The best part of this book, if you ask me, is when Bobby and the rest of the gang have to hide in these freezers holding dead bodies in order to hide from these gunmen after them. Simple, right? Just like Baywatch's hiding, right? No chance. Pete and Alice have to have their doors closed behind them, which they can't open from the inside. Bobby and Russ have to take a gamble keeping it open a centimeter in plain view if the guards look hard enough. And then it seems Bobby and Russ and the rest of her friends are about to die when they start looking through the freezers, and McKay somehow manages to really make my heart pound putting myself in their situation. I thought about what it was like when others know they are about to die. The atmosphere set it up perfectly. Not only that, but later on, when Pete and Alice are able to get out of their freezers, one of them is not breathing, suffering from hypothermia and an inability to breathe from being in that freezer. Being in that person's shoes left an extra chill at that.

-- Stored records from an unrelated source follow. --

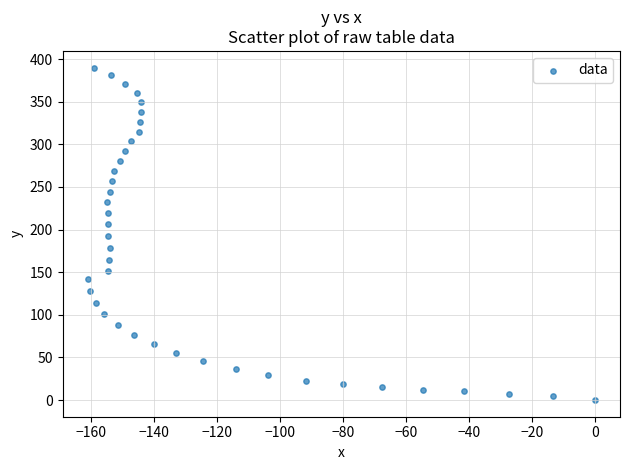

What is the range of Y values (max minus min)?

390.0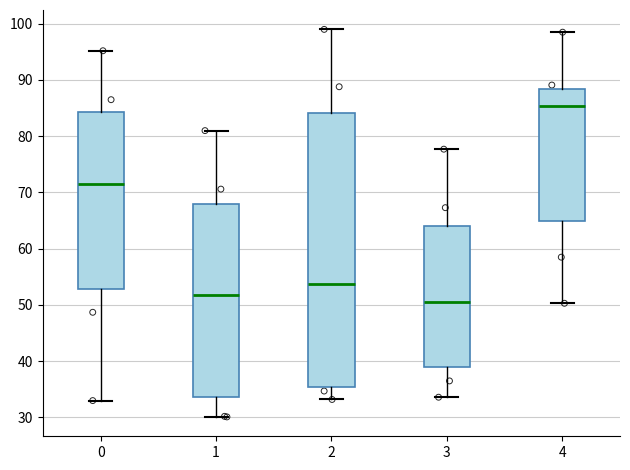

Where is the lower edge of the box at x = 1 on the y-axis? The values are not printed on the chart, so give them approximately, as read against the axis.

34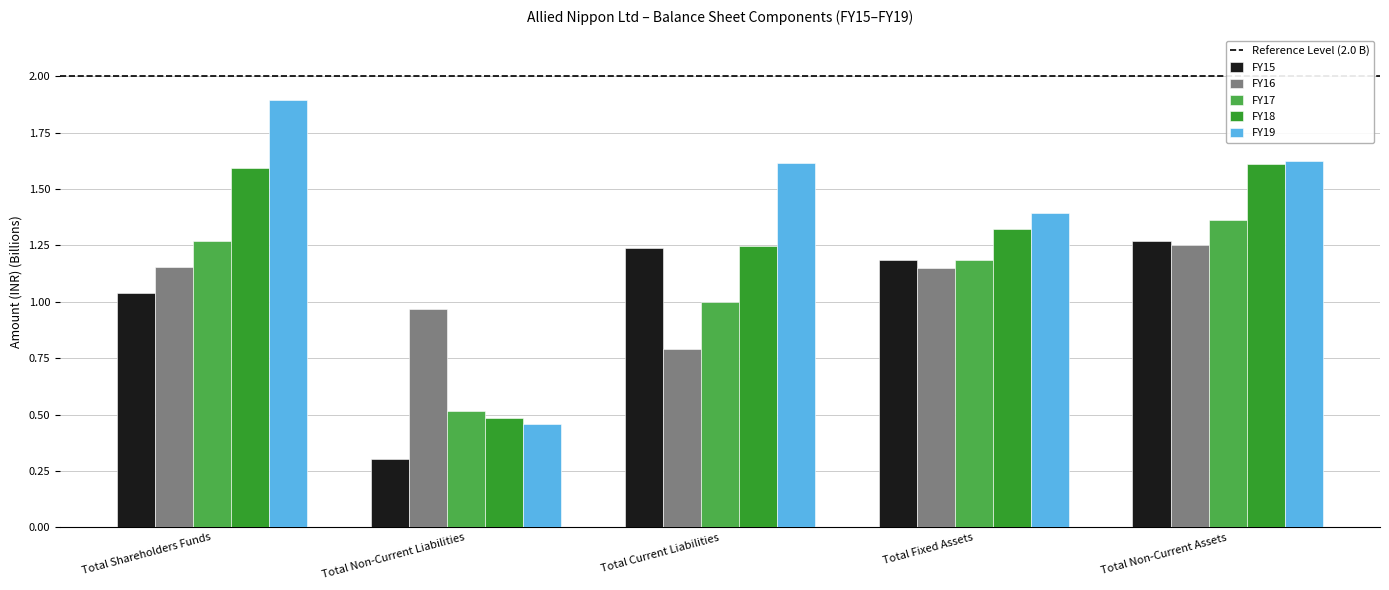

At which category is the sum across all series the highest?

Total Non-Current Assets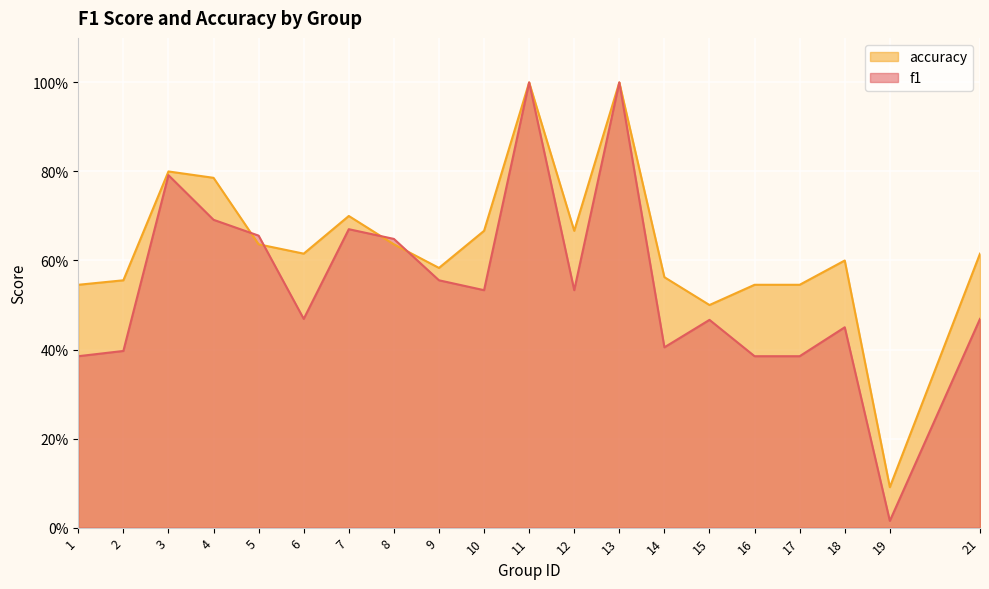

True or false: f1 and accuracy intersect in this chart.

True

Something I said I liked in the first book, as well as this one, were its very very small cast of characters. Bobby, Pete, Alice, Smitty, and the newest edition to the gang, Russ, feel together like a Breakfast Club you once had a lunch with at school where each and every one of them got a B- in Sociology. They're a ragtag of pals I'll never forget about. Bobby even admits that Pete and Alice can be sometimes annoying but after everything they went through together, they're now family, and that's the most tender line in the series. But it is heartwarming. It made me think about my best friends that became family to me and I think you might reflect on the friends you've survived the zombie apocalypse with.

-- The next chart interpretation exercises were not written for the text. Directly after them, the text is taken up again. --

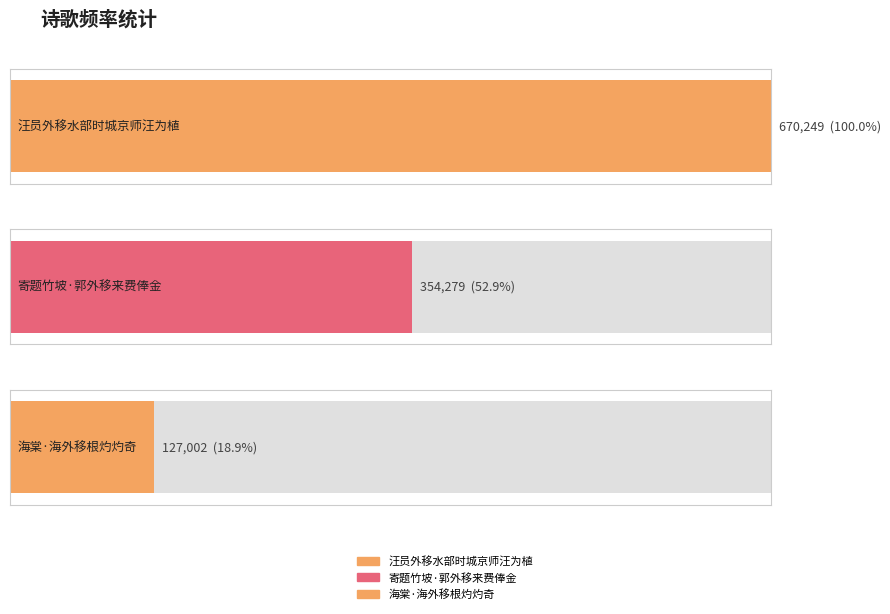

What is the approximate value at 寄题竹坡·郭外移来费俸金?

354279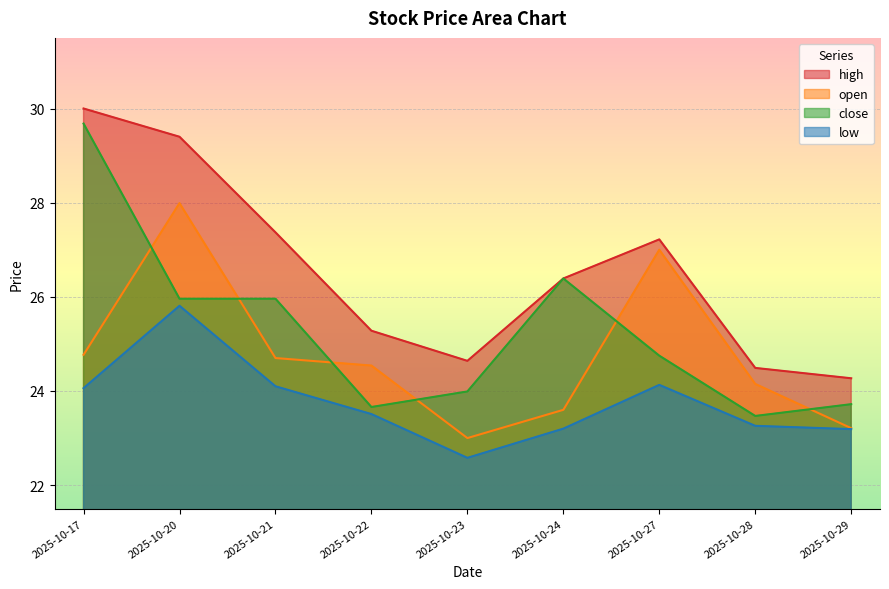

Reading left to right, list all the values displayed in this chart.

open: 2025-10-17=24.8	2025-10-20=28.0	2025-10-21=24.7	2025-10-22=24.5	2025-10-23=23.0	2025-10-24=23.6	2025-10-27=27.0	2025-10-28=24.1	2025-10-29=23.2
close: 2025-10-17=29.7	2025-10-20=26.0	2025-10-21=26.0	2025-10-22=23.7	2025-10-23=24.0	2025-10-24=26.4	2025-10-27=24.8	2025-10-28=23.5	2025-10-29=23.7
high: 2025-10-17=30.0	2025-10-20=29.4	2025-10-21=27.4	2025-10-22=25.3	2025-10-23=24.6	2025-10-24=26.4	2025-10-27=27.2	2025-10-28=24.5	2025-10-29=24.3
low: 2025-10-17=24.1	2025-10-20=25.8	2025-10-21=24.1	2025-10-22=23.5	2025-10-23=22.6	2025-10-24=23.2	2025-10-27=24.1	2025-10-28=23.3	2025-10-29=23.2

In the first Undead book, the gist was these zombies were slow but very strong and one bite meant death. In this one, not only are they getting smarter, but a corporation, potentially Xanthro, is after them, and animals might have caught on to the Osiris disease. Basically, the Undead books are about as close as a book can get to a videogame, and even if it's at times an unrealistic-feeling videogame, being with these characters as they escape death time and time again makes it a prime example of literature fun. I mean, what did you expect when you saw the two covers, both from the knees down of a supposed cheerleader, the first one with a hatchet and the second one with a chainsaw, both bloodied purple?
This is the last book in the Undead series, and there's room for more. Like Proxy and Guardian by Alex London, I ended the series feeling a third book could easily have been in order. But both these series still had a satisfactory amount of pleasure, adventure, originality, and rereadability. Kirsty McKay has another book published called The Assassin's Game. Looking forward to it.